Friday, January 16, 2009

Pavlov's Baby


I've noticed something recently. My child is conditioned to the sounds of bottle-making. He immediately turns his head towards the sink when he hears the water turn on. His eyes widen in anticipation when the container of formula is opened. And the drool begins to flow when he hears the magical sound of the bottle being shaken. He knows that this is all part of meal time, and soon he gets to gorge himself. In fact, if he does not get the bottle soon after hearing all of these sounds, he starts to get panicky. The arms flail, the head goes back, and the snorting begins. Yes, my son snorts when he is hungry and not being fed. This reaction repeats itself (but even more drastically) when his feeding is interrupted so that he can be burped. It's like he's convinced that we'll never give the bottle back to him and he's going to starve to death.

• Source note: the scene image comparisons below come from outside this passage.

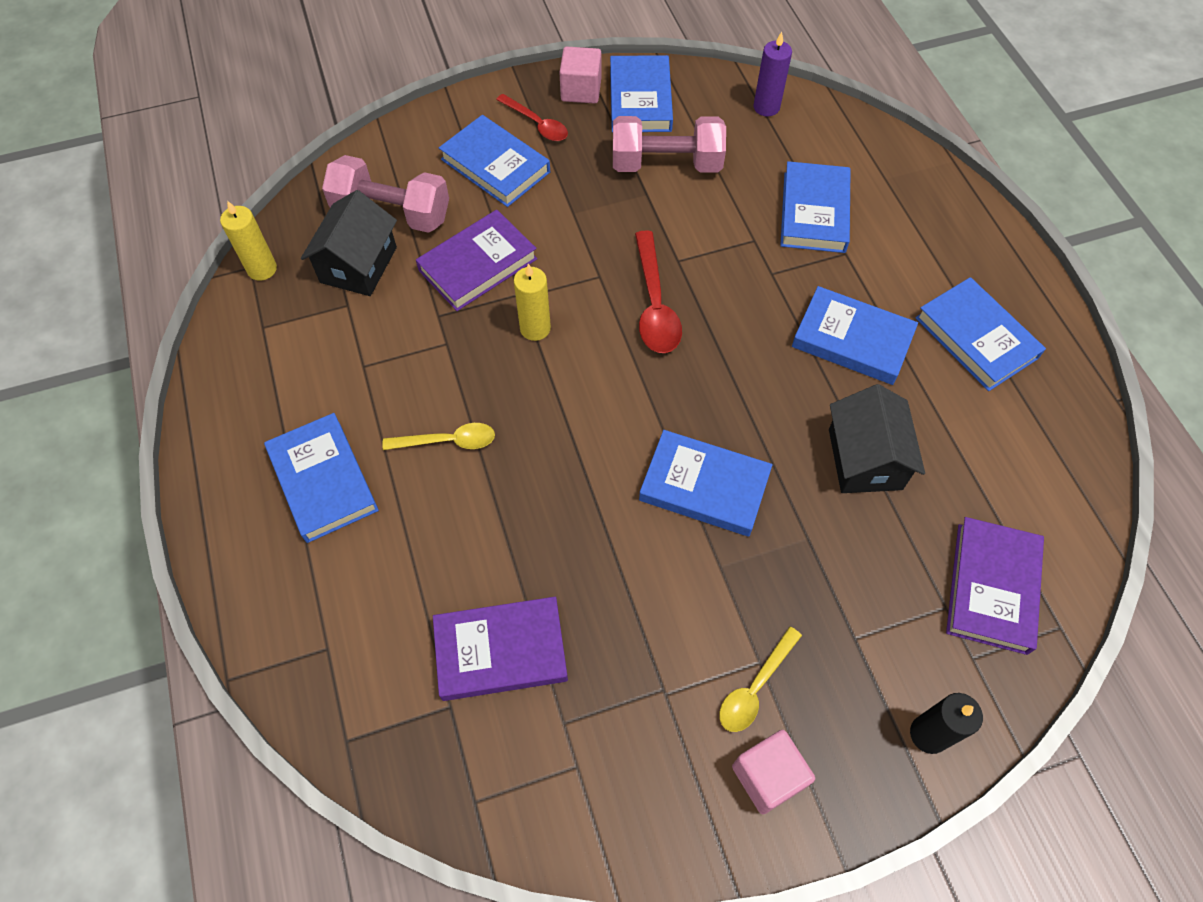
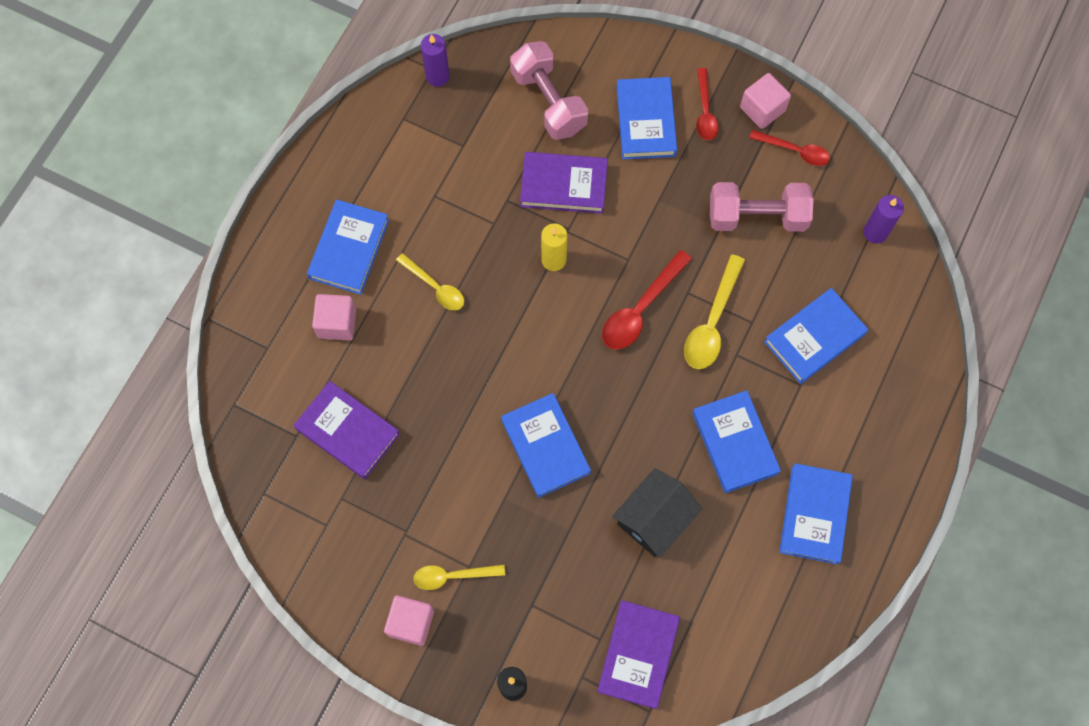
camera: 45 degrees right, 10 degrees up
(262, 269) = (437, 76): yellow candle -> purple candle
(358, 265) = (494, 123): black house -> none
(380, 558) = (337, 323): none -> pink cube
(640, 99) = (794, 151): blue book -> red spoon
(666, 164) = (757, 216): pink dumbbell -> pink dumbbell turned 45 degrees counterclockwise
(724, 266) = (712, 322): none -> yellow spoon
(991, 587) = (638, 655): purple book -> purple book turned 45 degrees counterclockwise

I have to say that with everything I've gone through over the last 3 months, it is nice to be bottle-feeding Dean. It is convenient, I do not have to deal with privacy issues, and I don't have to have Dean with me everywhere I go in case he needs to eat...but I am missing out on something so special. It is so hard to know that I am not needed in that way anymore. I am a caregiver, not a life-sustainer. That is very hard. I am so thankful for the recovery that I have had and for the health of my baby, but I DAILY mourn the loss of breastfeeding (as well as my right breast). It's hard to think that I will likely never even have the opportunity to try again with our next child. I keep wanting to plead, "I'll be better next time! I won't push myself too hard, I promise!" But it is for selfish reasons that I want it back, not because I think Dean is at risk. I have faith in modern day formula and medicine and I know that God has His hand on him at all times, but it's hard to see other women getting to do what I can not. I am in a women's bible study and there are 5 others in the 40-person group that have babies Dean's age. They all are breast-feeding. One woman came up to me yesterday while I was giving Dean a bottle and said, "You don't know how lucky you are." I wanted to shake her and scream, "You don't know how lucky YOU are!" But she's right, I am lucky. I went through something horrible and wonderful. I taught me that God knows what I need and what I can handle, not me. I came out no less a woman, no less a mother. I actually get to tell my son (although I think it would be awkward later in life) that his mom gave her right breast for him. I would do it all over again if it meant that he came out the way he did. I love my Pavlov's Baby!